All of these features will make UCONGA an extremely useful for computational and structural chemists, as the capabilities of existing tools are often limited. For example, computational chemistry studies typically require a trade-off between the number of conformers to be explored and the accuracy of the method used to calculate conformer energies. Ab initio potential energy surface scans are generally applicable, but scale badly with both molecular size and dimensionality of the search space. Specialized conformer generation techniques rely on parameterized force fields, and may also use knowledge-based rules for generating conformers, but are only available for drug-like organic molecules. Neither approach is well-suited to identifying important conformers for larger non-organic molecules.

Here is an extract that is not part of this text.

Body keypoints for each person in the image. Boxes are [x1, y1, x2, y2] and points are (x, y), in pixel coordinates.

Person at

Using UCONGA, researchers will be able to create better models of non-organic molecular structures, enabling them to make better predictions of their properties and the rates at which reactions will take place.

Without the NeSI resources, Masters says her group would have struggled to complete the development of UCONGA in a timely manner. This was especially important for Gunby, who was on a deadline to complete his thesis. Using NeSI, they were able to optimise their code by identifying and fixing bugs significantly more efficiently than if they were using in-house resources. Part of the development process required benchmarking and testing of some large molecules using ab initio methods to get reference data. This took a reasonable amount of time, even using the NeSI resources. 

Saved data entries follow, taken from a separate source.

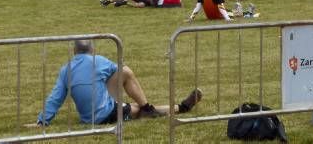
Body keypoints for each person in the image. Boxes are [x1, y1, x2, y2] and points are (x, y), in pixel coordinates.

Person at [34, 40, 201, 127]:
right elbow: (121, 71)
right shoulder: (98, 60)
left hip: (89, 115)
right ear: (92, 50)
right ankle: (179, 108)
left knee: (131, 95)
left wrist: (42, 121)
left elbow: (55, 98)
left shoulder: (66, 69)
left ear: (74, 51)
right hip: (103, 114)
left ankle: (148, 108)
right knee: (137, 105)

“Whilst UCONGA itself, now developed, works reasonably quickly, each testing phase took a lot of time as the package was refined. NeSI was relatively easy to access and use, and the support team would quickly help if any roadblocks were met,” says Masters. “Without a doubt, we would not have been able to undertake the development work for this project as quickly or efficiently without the support from NeSI.”

UCONGA is already being put to use within the Masters research group.

One of their current projects is modelling the chemistry of precursors used in the Pulsed-Pressure Metalorganic Chemical Vapor Deposition (PP-MOCVD), a process used for applying a ceramic coating to surfaces. Several aluminium and oxygen rich precursors are being investigated, including aluminium isopropoxide and aluminium sec-butoxide. These can potentially exist as monomers, dimers, trimers and even tetramers, all with multiple conformers.

As they look for ways to optimise the coating process, UCONGA will be one of the tools her group uses to support their research. Industry will be watching, as PP-MOCVD is often used for coating machine parts subject to extreme wear and tear.

Attribution: 

Structures of the conformers closest to the centres of the clusters of conformers generated for aluminium isopropoxide using UCONGA. Aluminium isopropoxide was our initial test case as there is such conformational flexibility around the Al-O & C-O bonds.